By Our Representative 

The civil rights network Campaign Against State Repression (CASR), even as condemning what it calls “brutal repression” on the Adivasi slum dwellers of Salia Sahi in Bhubaneshwar by the Odisha police, has said that the crackdown was against the tribals struggling for land rights in order to “stop the attempts at land-grab by the government.”
On 22nd November 2023, almost 20,000 slum dwellers of Salia Sahi Slum in Bhubaneswar, Odisha, marched to the State Legislative Assembly raising various demands with regards to their land rights in Salia Sahi Slum. Various slum movement activists of Odisha were also part of this march.
According to CASR, “The protest march by the slum dwellers was ruthlessly crushed by the Odisha police. They detained thousands of those protesters, which also included Jayadev Nayak, the President of Salia Sahi Anchalik Committee, Pramila, Odisha State Secretary of CPI(ML) Red Star, and many other activists of Basti Surakshya Mancha.”
The protesters, said CASR, were “raising demands for the implementation of Forest Rights Act, 2006, which says that the Adivasis and other traditional forest dwellers should be given the right to land, livelihood, habitation and other socio-cultural needs.”
Claimed the civil rights group, “75% of Salia Sahi slum dwellers are Adivasis and they come under the ambit of ‘traditional forest dwellers’, of the Act. Also, they opposed the Biju Janata Dal (BJD) government’s plan to encroach their lands to implement their pro-corporate agendas in the name of road construction and ‘development’.”
Stating that the BJD government has provided land rights to many slum dwellers of Bhubaneswar under the pressure of the slum movement, CASR regretted, “Still, Salia Sahi was excluded from that.
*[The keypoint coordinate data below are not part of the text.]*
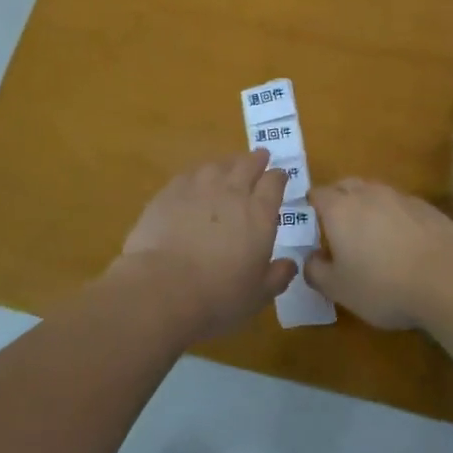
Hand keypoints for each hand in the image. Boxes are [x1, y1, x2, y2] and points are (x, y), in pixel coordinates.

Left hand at [115, 151, 296, 341]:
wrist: (162, 288)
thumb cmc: (218, 296)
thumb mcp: (258, 295)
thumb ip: (277, 276)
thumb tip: (290, 264)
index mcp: (259, 214)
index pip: (274, 183)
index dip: (278, 177)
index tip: (280, 176)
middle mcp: (232, 192)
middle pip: (247, 165)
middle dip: (256, 160)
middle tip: (260, 156)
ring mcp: (199, 188)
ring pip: (218, 165)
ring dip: (227, 163)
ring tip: (228, 166)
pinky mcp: (169, 192)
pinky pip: (189, 175)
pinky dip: (198, 175)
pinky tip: (195, 181)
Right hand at [308, 178, 452, 328]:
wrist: (448, 277)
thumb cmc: (383, 285)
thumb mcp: (339, 289)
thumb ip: (316, 272)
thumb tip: (310, 259)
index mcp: (339, 208)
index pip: (317, 194)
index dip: (311, 205)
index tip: (309, 222)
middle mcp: (367, 193)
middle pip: (346, 185)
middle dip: (338, 199)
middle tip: (336, 225)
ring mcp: (399, 197)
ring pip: (375, 193)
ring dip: (367, 207)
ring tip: (369, 235)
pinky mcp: (426, 207)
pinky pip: (399, 205)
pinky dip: (394, 217)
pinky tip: (402, 242)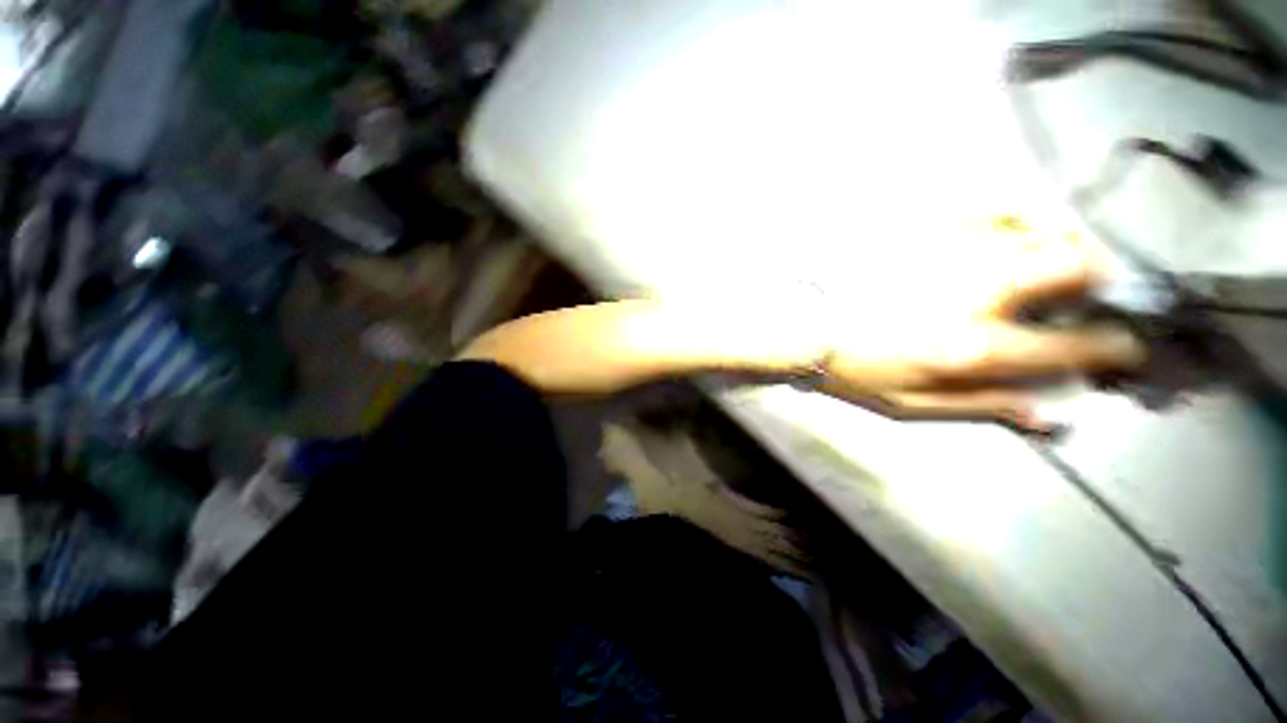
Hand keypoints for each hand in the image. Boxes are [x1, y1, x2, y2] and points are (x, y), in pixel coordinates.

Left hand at [818, 219, 1145, 431]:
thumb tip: (1048, 415)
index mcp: (975, 347)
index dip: (1116, 346)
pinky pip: (990, 212)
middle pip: (1074, 265)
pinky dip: (1009, 225)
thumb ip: (982, 407)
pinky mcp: (924, 231)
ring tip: (1040, 264)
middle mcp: (977, 292)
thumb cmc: (852, 371)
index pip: (1076, 344)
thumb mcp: (910, 407)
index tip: (1124, 344)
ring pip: (1038, 229)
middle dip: (1095, 278)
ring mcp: (951, 253)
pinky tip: (996, 243)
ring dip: (1055, 246)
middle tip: (1080, 293)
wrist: (803, 329)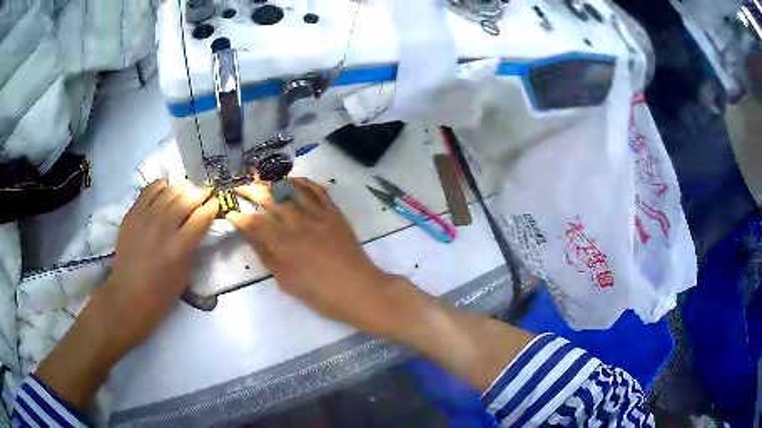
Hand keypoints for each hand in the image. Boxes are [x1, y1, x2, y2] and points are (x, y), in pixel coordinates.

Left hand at [96, 179, 218, 352]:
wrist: (128, 294)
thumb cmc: (160, 292)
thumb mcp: (185, 275)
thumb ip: (192, 247)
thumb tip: (198, 227)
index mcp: (180, 247)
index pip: (202, 215)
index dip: (212, 206)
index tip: (216, 204)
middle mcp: (164, 227)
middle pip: (188, 197)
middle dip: (201, 192)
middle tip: (206, 192)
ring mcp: (146, 217)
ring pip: (170, 190)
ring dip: (183, 188)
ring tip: (188, 190)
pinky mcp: (133, 213)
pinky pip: (150, 189)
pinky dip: (161, 187)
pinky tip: (166, 190)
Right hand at [227, 179, 413, 334]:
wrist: (359, 290)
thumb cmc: (321, 294)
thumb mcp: (287, 282)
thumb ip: (268, 257)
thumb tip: (252, 238)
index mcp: (285, 246)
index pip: (256, 225)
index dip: (241, 218)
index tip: (230, 213)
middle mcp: (300, 226)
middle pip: (272, 201)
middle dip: (252, 191)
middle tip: (240, 186)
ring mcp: (319, 217)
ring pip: (293, 191)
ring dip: (274, 182)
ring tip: (260, 177)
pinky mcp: (334, 214)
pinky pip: (318, 192)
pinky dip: (303, 183)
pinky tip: (291, 180)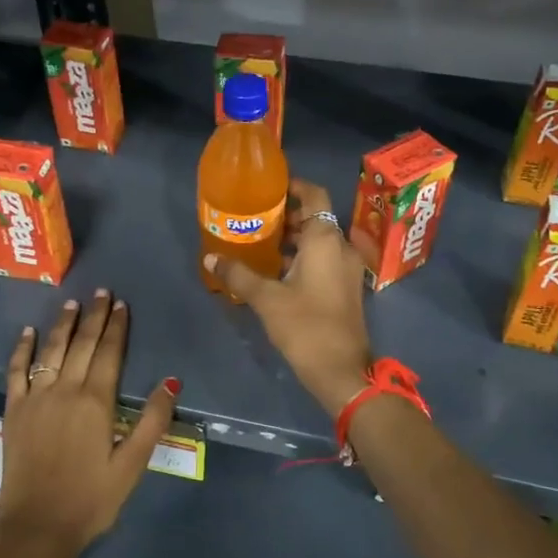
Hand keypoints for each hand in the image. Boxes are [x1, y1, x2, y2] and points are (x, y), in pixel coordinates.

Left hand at [0, 291, 177, 557]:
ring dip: (62, 325)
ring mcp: (35, 398)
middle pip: (82, 344)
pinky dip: (22, 350)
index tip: (121, 304)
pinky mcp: (13, 411)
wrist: (38, 527)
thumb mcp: (132, 464)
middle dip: (93, 316)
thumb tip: (170, 382)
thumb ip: (152, 421)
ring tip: (71, 303)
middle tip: (101, 293)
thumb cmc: (91, 499)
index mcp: (96, 402)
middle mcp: (65, 390)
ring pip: (51, 351)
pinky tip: (28, 332)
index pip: (109, 353)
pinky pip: (16, 372)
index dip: (116, 327)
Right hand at [204, 179, 371, 415]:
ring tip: (261, 244)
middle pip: (316, 217)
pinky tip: (277, 271)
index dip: (294, 186)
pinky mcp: (346, 288)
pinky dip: (304, 256)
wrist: (341, 371)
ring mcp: (347, 269)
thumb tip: (210, 259)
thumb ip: (239, 274)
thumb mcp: (266, 299)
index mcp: (325, 239)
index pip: (315, 194)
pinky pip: (324, 259)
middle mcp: (341, 246)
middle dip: (288, 215)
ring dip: (295, 238)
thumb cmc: (305, 326)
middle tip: (257, 219)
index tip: (269, 188)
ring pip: (320, 240)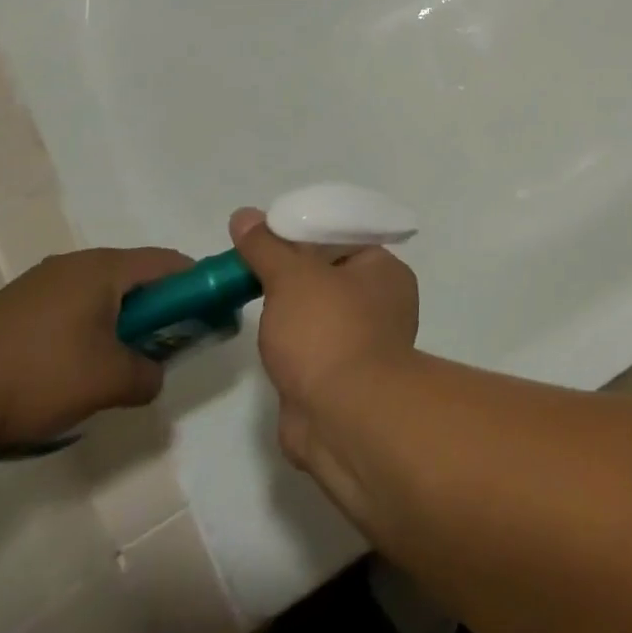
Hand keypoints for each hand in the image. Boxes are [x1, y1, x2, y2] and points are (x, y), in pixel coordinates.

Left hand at [0, 248, 193, 454]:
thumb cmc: (36, 377)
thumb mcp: (108, 383)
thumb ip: (148, 375)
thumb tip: (153, 375)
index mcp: (106, 268)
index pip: (171, 263)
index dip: (196, 287)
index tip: (205, 317)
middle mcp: (76, 263)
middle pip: (135, 276)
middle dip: (156, 309)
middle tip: (162, 346)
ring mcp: (38, 282)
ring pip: (99, 293)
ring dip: (118, 320)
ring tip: (113, 363)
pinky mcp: (10, 307)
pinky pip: (67, 306)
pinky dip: (83, 328)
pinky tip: (68, 368)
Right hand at [229, 208, 418, 465]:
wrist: (343, 417)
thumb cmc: (328, 331)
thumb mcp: (292, 277)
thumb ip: (267, 246)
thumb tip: (245, 215)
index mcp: (386, 269)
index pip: (343, 239)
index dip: (304, 236)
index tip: (265, 238)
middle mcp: (385, 301)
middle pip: (331, 275)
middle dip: (293, 275)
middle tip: (250, 269)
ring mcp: (367, 342)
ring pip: (322, 314)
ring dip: (292, 313)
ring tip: (251, 300)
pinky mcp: (345, 378)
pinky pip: (316, 348)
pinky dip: (294, 345)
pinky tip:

That's why, Salia Sahi slum dwellers came to the streets as a result of the intolerable oppression they have been facing for several years due to lack of land rights.”
Contending that under the Naveen Patnaik government unleashing “undemocratic repression” has become a norm, CASR cited the instance of how nine activists of the Niyamgiri Suraksha Samiti were arrested and abducted by the police and slapped the anti-terror Unlawful Activities (Prevention) Act.
Citing more instances, it said, “In Mali Parbat, similar land struggle is going on the protect the local Mali as Adivasis fend off state repression at the service of big corporations seeking to grab their lands. In Sijimali, Odisha, the people gave a resounding response during the public hearing for the Sijimali bauxite block and Vedanta Limited.”